La patte de Hartley, dans ses œuvres allemandes, est singulière et remarquable. Il développe un langage schématique, à la limite du naïf, dans une palette primaire. Il se tient de même à la limite du non-figuratif et de l’expressionisme, le tout relevé par quelques motifs amérindiens. Il confronte et rapproche ainsi des univers distant de milliers d’année lumière dans une vision personnelle et syncrétique. Le plus étonnant provient d’une sorte de « cousinage » sauvage entre l’œuvre de Hartley et celle … de la vaudoise Aloïse Corbaz, patiente psychiatrique reconnue de son vivant pour sa pratique de l’Art Brut. Aloïse vécut à Berlin de 1911 jusqu’à la veille de la première guerre mondiale. Elle travaillait à la cour, en tant que bonne d’enfants du chapelain de l’empereur. Elle sera placée en institution psychiatrique quelques années après son retour d’Allemagne du fait d’un comportement parfois inadapté mais, surtout, de ses convictions pacifistes qu’elle clamait en public, et de son amour pour Guillaume II. Marsden et Aloïse partagent le même goût pour les couleurs primaires et la même germanophilie, le même enthousiasme pour cette vaste Allemagne moderne et cultivée. Peut-être Aloïse eut-elle l’occasion de voir des œuvres de Marsden ? Hypothèse peu probable. De par sa fonction, Aloïse ne fréquentait pas les milieux artistiques et sortait rarement seule à Berlin. Les concordances demeurent. Sont-elles le résultat de l’atmosphère allemande de cette époque ?

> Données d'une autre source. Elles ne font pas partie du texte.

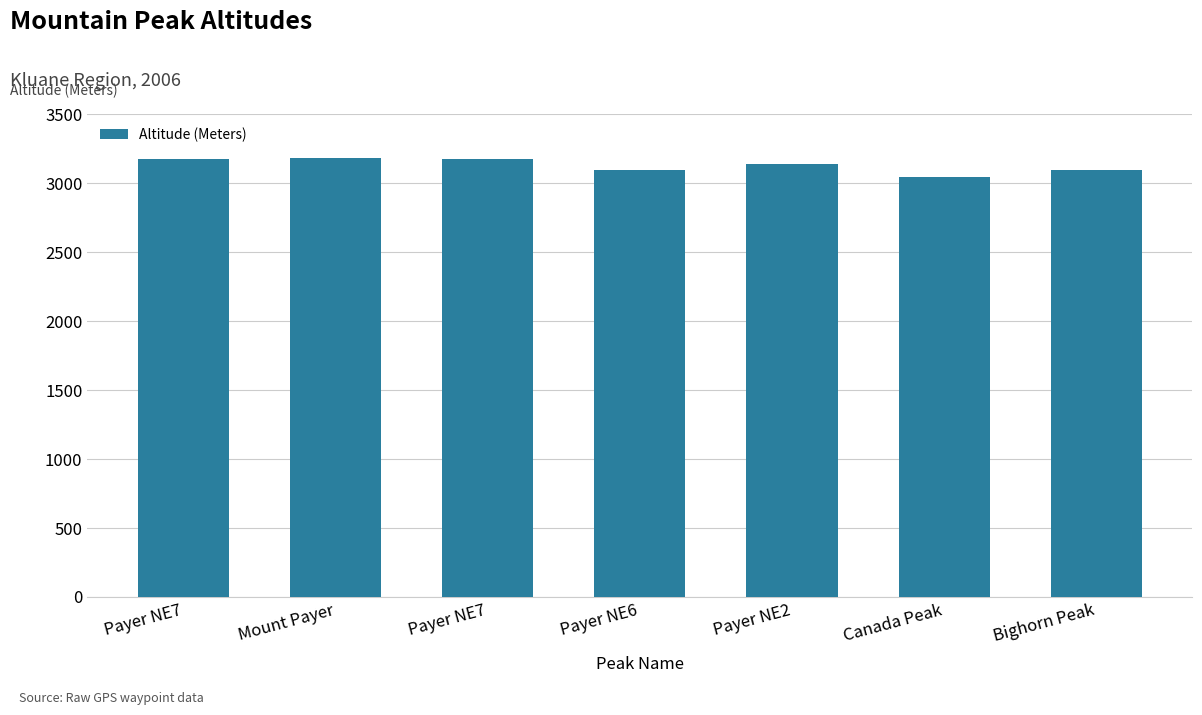

Count the number of categories in the chart.

7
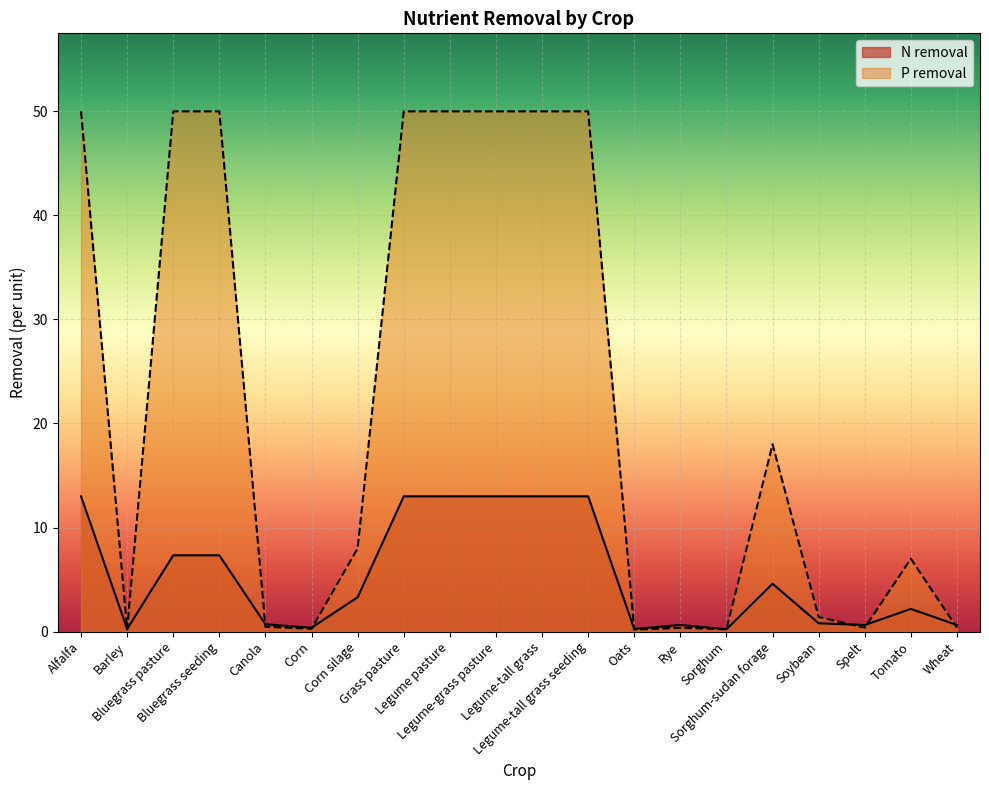

Count the number of data series in this chart.

2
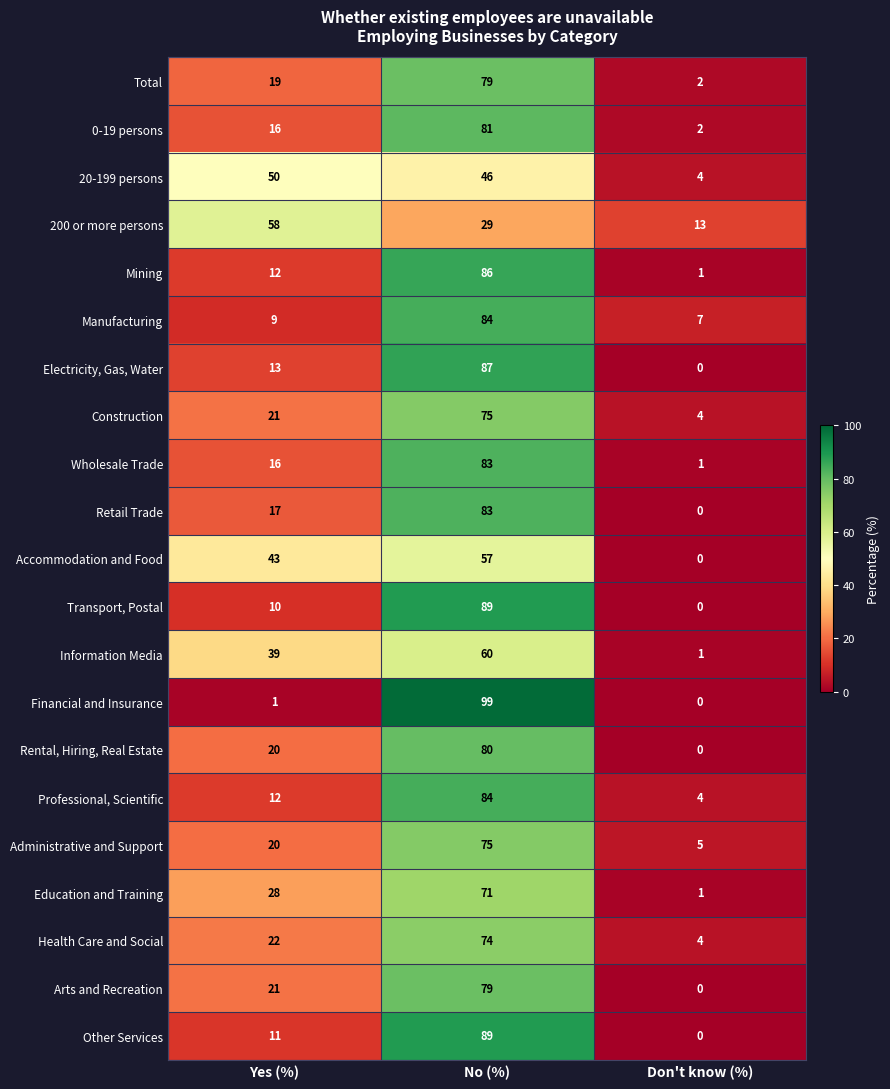

List the labels in order of 20-199 persons value, largest first.

Yes (%), No (%), Don't know (%)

Un "cahier" d'Aloïse Corbaz
Marsden et Aloïse témoignent avant tout de leur empathie pour un pays réglementairement haïssable depuis août 1914. Les soldats allemands tombés au front ne méritent pas moins les pleurs des leurs que les soldats britanniques, russes ou français. L’Allemagne n’a pas moins été « embrigadée » dans l’improbable équipée de la guerre que la France, l’Autriche-Hongrie ou la Turquie. Marsden et Aloïse furent des spectateurs neutres dont l’affection pour l’Allemagne n’était pas troublée par les vapeurs narcotiques du chauvinisme.